Wednesday, March 8, 2017

"Was That My Mother: She Died Almost 4 Years Ago"


My day started like any other typical Monday. After swiping  the snooze button on my smart phone a few times, I got up a little after 7 a.m. My first pickup is at 8:30 in the morning in Southfield, Michigan. After I picked up my first client, I dropped her off in Warren, which was about a thirty-minute drive.

With a little downtime, approximately 2 ½ hours before I had to pick up my second client in Waterford, I thought it would be a good idea to run the car through the car wash and vacuum it. After the car wash, I stopped at the gas station to fill up and get a newspaper for my clients. I also refilled the inside door handle with tootsie rolls, and made sure fresh water was in the cup holders. The car was now completely equipped to transport my senior clientele. 

By 11:30 a.m., I’d picked up two people I’d never met before. This particular run was a referral from a prior client; I was transporting her mother and her mother's friend. I was taking them to the medical district in Detroit for a follow-up doctor’s appointment. It took us about fifty minutes to make it downtown.

When we finally arrived, I pulled to the curb to assist my clients out of the car. After I put the car in park, I got out and opened the doors for my clients, pulling the walker out of the trunk.

As I unfolded the walker from its collapsed position, and placed it on the sidewalk so my client could brace herself, I noticed out of my peripheral vision another senior walking toward us. At the time, I didn’t really think too much about it. I continued assisting my two clients. I made sure they had my cell number to contact me when they were done.

The senior who was walking in our direction finally made her way to the place where we stood. She waited there patiently as I wrapped up my conversation with my clients. Then, it all happened.

"Excuse me, you do transportation, right?"

“Yes,” I said.

"Can you drive me to the parking structure? I can't make it way over there. I'm not going to make it."

I was more concerned about her heavy breathing. I wondered if she was in pain and if she was going to pass out.

“Sure, not a problem,” I said.

I helped her into the car—the one I was so meticulous about, as if I was chauffeuring royalty. I did this routine for years--thirty to be exact. However, this time felt different. I couldn't quite put my finger on it. I'm not sure if it was because this was the very first time, in my thirty years of being in the transportation industry, that I’d driven two seniors at the same time.

As I was driving into the parking structure, she asked me, "How much do I owe you?"

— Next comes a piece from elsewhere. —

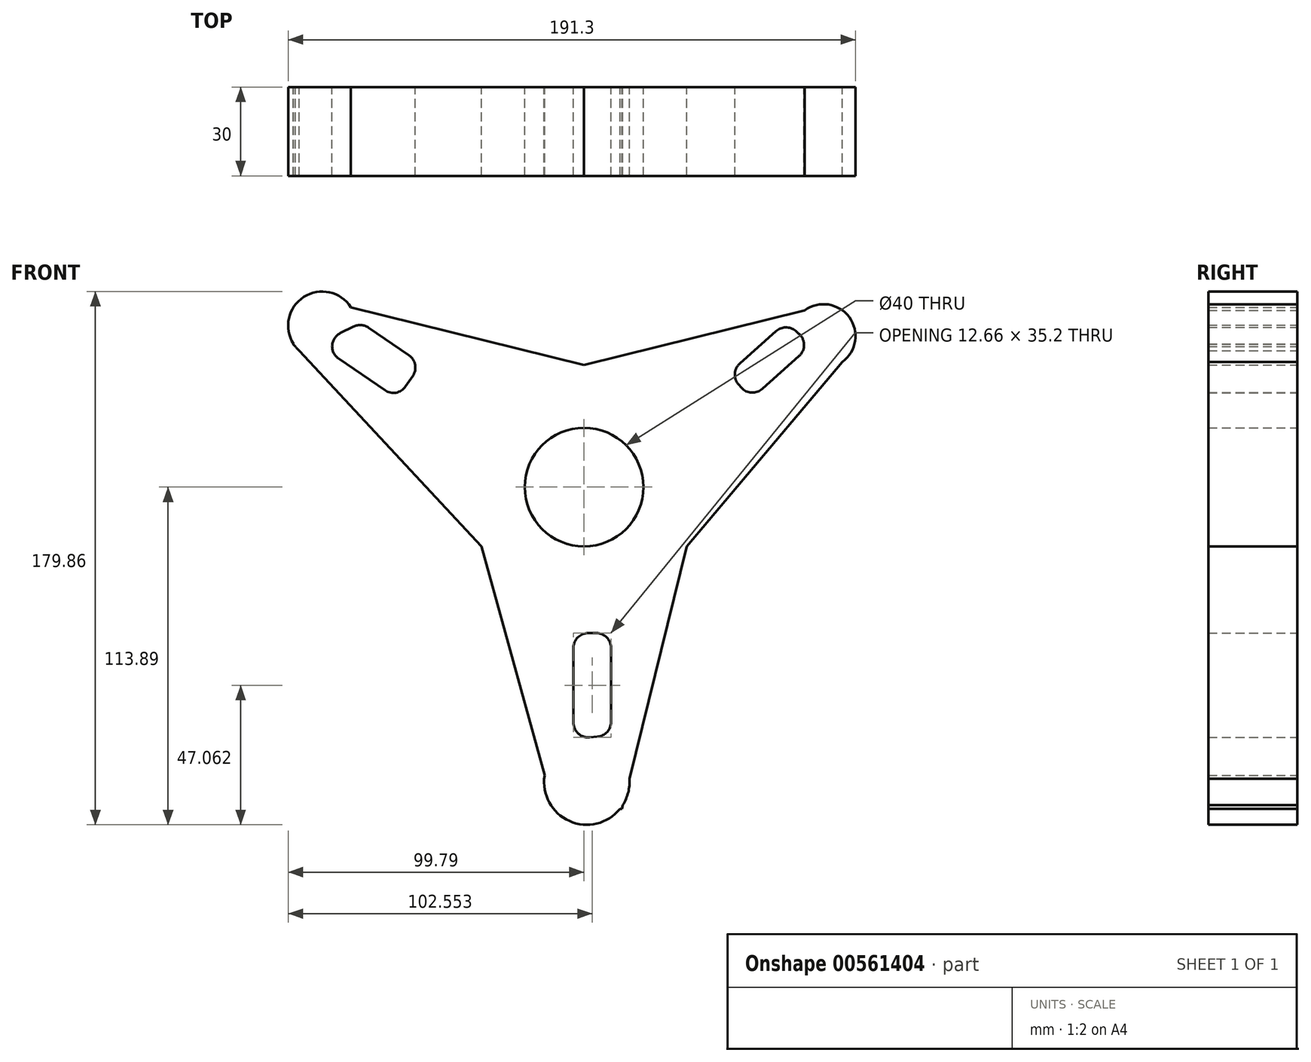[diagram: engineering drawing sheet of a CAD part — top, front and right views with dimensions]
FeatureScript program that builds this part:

“Really, you think I’m going to charge you? You owe me absolutely nothing. It’s a pleasure to help you. I'm so glad that I was actually there at the right time.”

"God bless you, son. Thank you, Jesus. Thank you, Jesus. Thank you, Jesus!" is all I heard coming from the back seat of the car.

"We know each other well. He and I have a very good relationship,” she said.

“Great, make sure you send one up there for me.”
"No, I'm not. I am going to send seven up there for you.”

“Thank you so much!”

I pulled up to her car, got out and opened her door. As I was helping her out of the car, she said, "You are such a wonderful young man. (My mother said this to me on many occasions. My mother really loved me). Can you give me a hug?

“Sure I can. I would love to!”

This is when it hit me like a ton of bricks—the moment I embraced this senior. Her embrace felt like the ones my mother used to give me. I held her in my arms, as if she was my mother. Her embrace and gentle touch reminded me so much of my mom. This is when I totally lost it. All of my emotions rose up from the bottom of my soul. 

As I rested my forehead against her sweaty neck and aged face, tears formed in my eyes. I tried my best to hold them back. It wasn’t working; this was an awkward moment. I didn’t want this stranger to see me crying. Although she was a stranger, she felt more like the woman who birthed me 51 years ago. But, my mother has been dead for almost four years.

I said to myself, "Is this really happening? Why am I feeling like this?”

Her limp, how she labored as she walked, the way her clothes draped her body--all reminded me of my mother. Even her heavy breathing sparked a memory of "Miss Kat." That's how the kids on the block addressed her, back when kids respected their elders. As children, we were never allowed to call an adult by their first name only.

I don't really know if she knew I was crying because our eyes never made contact. As I helped her out of my car and into hers, my right hand automatically went to the small of her back to help support her weight, before she lowered her medium-built frame into the car. This is how I always helped my mother into my car. It became a natural reaction after doing it for so long.

Never making eye contact with me again, she said, "Thank you so much and God bless you."

“Thank you, and God bless you, too!” She adjusted herself behind the steering wheel.

My emotions were out of control. I couldn't get in my car fast enough. As soon as I closed my car door, I wept profusely for twenty minutes. Although this was a bittersweet moment for me, I will forever be appreciative of the event. I don't know if I should call it an event opposed to an encounter. Whatever it was, I will always ask the question, "Was that my mother?"